▶ TASK INSTRUCTIONS:
Give back an exact copy of the lines below, from the first through the line with "Bounding boxes for"; please stop there.

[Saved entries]
_ _ _ _ _ _ _

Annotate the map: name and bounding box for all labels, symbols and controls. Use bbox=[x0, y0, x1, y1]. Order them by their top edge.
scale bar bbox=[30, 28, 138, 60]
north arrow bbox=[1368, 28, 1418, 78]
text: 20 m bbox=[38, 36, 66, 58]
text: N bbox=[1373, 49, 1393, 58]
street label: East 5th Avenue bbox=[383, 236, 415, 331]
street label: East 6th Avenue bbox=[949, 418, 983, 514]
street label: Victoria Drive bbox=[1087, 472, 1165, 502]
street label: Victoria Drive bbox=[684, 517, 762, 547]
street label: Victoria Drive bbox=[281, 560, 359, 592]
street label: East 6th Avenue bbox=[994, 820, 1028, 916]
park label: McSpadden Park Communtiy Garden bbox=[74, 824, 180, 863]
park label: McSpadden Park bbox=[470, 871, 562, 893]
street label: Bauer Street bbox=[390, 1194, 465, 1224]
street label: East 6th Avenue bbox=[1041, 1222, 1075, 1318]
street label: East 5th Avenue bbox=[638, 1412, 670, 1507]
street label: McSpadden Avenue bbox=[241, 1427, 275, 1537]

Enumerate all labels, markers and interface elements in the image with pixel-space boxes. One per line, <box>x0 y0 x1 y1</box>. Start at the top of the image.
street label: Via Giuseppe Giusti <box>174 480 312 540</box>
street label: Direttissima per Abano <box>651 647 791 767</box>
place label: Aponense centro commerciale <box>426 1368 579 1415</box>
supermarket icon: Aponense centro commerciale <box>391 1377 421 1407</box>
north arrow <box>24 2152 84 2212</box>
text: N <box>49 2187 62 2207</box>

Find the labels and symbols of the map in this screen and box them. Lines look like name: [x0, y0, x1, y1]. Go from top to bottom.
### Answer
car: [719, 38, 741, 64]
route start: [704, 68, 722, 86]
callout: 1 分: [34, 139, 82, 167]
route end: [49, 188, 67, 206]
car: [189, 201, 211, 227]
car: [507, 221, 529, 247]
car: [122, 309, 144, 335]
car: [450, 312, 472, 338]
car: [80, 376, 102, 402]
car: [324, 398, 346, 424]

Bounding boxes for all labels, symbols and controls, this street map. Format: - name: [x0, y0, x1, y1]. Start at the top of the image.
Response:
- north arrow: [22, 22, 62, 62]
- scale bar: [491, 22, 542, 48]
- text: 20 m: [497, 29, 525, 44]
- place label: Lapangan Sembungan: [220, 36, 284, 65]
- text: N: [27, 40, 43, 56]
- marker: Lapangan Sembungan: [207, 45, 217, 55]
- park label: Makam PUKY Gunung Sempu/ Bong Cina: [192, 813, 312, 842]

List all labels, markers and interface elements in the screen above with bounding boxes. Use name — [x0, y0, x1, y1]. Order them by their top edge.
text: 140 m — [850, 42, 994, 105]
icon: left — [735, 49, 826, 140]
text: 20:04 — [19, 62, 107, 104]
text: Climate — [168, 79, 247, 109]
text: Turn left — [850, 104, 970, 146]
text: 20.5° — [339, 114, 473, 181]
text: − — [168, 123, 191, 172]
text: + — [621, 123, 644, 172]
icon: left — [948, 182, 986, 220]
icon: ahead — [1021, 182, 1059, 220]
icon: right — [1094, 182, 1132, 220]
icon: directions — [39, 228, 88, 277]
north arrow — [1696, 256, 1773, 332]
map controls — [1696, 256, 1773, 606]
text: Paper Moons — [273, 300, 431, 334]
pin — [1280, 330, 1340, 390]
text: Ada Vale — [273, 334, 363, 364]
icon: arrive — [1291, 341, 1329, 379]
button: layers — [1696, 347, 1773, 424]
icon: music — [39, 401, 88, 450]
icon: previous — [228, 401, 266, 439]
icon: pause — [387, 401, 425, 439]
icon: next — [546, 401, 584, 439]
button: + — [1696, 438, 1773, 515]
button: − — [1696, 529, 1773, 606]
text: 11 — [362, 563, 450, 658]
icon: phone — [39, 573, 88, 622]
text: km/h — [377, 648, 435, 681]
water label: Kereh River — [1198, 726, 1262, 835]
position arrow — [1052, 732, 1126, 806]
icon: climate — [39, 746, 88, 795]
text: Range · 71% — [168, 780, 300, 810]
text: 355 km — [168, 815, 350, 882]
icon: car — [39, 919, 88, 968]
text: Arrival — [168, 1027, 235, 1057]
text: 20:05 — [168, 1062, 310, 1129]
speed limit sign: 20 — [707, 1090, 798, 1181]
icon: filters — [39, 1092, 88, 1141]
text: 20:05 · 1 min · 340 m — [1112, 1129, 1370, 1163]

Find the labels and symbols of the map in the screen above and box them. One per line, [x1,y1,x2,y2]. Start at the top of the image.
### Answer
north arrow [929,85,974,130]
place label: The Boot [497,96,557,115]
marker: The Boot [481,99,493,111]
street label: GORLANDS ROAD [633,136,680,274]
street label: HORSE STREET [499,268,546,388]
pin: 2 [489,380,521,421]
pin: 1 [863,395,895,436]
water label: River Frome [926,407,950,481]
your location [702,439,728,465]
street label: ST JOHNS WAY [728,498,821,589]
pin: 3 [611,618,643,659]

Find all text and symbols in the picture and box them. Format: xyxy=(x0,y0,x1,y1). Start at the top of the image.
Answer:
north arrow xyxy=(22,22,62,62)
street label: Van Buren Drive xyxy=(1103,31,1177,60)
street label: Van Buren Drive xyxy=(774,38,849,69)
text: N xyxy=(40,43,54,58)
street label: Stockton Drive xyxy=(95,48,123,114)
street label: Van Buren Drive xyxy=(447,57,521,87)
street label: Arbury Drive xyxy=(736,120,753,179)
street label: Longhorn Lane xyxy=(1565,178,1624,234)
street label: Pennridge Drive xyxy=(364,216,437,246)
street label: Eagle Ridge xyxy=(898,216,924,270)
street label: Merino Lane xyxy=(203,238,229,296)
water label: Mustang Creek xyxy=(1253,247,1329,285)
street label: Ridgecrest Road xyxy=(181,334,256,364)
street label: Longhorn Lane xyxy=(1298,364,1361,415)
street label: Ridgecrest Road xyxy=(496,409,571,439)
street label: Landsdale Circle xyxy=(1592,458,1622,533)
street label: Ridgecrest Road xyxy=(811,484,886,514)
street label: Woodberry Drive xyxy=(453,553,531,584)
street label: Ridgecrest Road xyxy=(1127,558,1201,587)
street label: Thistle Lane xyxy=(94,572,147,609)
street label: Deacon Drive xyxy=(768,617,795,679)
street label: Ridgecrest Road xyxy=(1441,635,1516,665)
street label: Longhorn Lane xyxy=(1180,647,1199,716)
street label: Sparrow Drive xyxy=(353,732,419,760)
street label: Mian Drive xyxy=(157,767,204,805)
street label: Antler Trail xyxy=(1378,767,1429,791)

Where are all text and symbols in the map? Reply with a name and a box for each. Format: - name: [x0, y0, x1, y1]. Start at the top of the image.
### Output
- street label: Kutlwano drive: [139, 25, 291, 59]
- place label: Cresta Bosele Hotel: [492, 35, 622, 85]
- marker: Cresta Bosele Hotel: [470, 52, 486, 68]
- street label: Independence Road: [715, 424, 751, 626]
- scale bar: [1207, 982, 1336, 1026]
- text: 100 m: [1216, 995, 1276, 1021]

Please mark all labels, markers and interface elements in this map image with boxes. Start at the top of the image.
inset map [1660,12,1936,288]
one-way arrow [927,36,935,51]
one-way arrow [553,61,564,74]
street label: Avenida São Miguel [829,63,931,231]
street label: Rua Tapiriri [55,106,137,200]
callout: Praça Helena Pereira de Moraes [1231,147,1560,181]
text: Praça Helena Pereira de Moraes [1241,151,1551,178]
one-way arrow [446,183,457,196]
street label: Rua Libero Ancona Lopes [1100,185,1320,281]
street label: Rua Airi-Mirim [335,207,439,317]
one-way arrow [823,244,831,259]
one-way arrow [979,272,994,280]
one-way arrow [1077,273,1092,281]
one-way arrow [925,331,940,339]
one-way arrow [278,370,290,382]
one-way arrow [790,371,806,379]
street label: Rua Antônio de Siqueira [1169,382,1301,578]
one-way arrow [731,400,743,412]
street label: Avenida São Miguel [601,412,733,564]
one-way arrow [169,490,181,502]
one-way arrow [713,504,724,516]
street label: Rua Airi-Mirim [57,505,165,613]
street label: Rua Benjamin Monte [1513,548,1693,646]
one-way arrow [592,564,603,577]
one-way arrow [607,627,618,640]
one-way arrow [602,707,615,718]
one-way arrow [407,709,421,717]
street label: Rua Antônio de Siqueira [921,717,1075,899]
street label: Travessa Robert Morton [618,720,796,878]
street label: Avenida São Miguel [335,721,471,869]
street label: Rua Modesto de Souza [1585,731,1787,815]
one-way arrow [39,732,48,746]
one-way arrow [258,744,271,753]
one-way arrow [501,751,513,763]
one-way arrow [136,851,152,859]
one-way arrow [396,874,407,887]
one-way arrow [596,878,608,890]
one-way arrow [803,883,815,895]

_ _ _ _ _ _ _

▶ OUTPUT FOR THIS TASK:
Annotate the map: name and bounding box for all labels, symbols and controls. Use bbox=[x0, y0, x1, y1]. Order them by their top edge.
scale bar bbox=[30, 28, 138, 60]
north arrow bbox=[1368, 28, 1418, 78]
text: 20 m bbox=[38, 36, 66, 58]
text: N bbox=[1373, 49, 1393, 58]
street label: East 5th Avenue bbox=[383, 236, 415, 331]
street label: East 6th Avenue bbox=[949, 418, 983, 514]
street label: Victoria Drive bbox=[1087, 472, 1165, 502]
street label: Victoria Drive bbox=[684, 517, 762, 547]
street label: Victoria Drive bbox=[281, 560, 359, 592]
street label: East 6th Avenue bbox=[994, 820, 1028, 916]
park label: McSpadden Park Communtiy Garden bbox=[74, 824, 180, 863]
park label: McSpadden Park bbox=[470, 871, 562, 893]
street label: Bauer Street bbox=[390, 1194, 465, 1224]
street label: East 6th Avenue bbox=[1041, 1222, 1075, 1318]
street label: East 5th Avenue bbox=[638, 1412, 670, 1507]
street label: McSpadden Avenue bbox=[241, 1427, 275, 1537]

Enumerate all labels, markers and interface elements in the image with pixel-space boxes. One per line, <box>x0 y0 x1 y1</box>. Start at the top of the image.
street label: Via Giuseppe Giusti <box>174 480 312 540</box>
street label: Direttissima per Abano <box>651 647 791 767</box>
place label: Aponense centro commerciale <box>426 1368 579 1415</box>
supermarket icon: Aponense centro commerciale <box>391 1377 421 1407</box>
north arrow <box>24 2152 84 2212</box>
text: N <box>49 2187 62 2207</box>

Find the labels and symbols of the map in this screen and box them. Lines look like name: [x0, y0, x1, y1]. Go from top to bottom.
### Answer
car: [719, 38, 741, 64]
route start: [704, 68, 722, 86]
callout: 1 分: [34, 139, 82, 167]
route end: [49, 188, 67, 206]
car: [189, 201, 211, 227]
car: [507, 221, 529, 247]
car: [122, 309, 144, 335]
car: [450, 312, 472, 338]
car: [80, 376, 102, 402]
car: [324, 398, 346, 424]

Bounding boxes for all labels, symbols and controls, this street map. Format: - name: [x0, y0, x1, y1]. Start at the top of the image.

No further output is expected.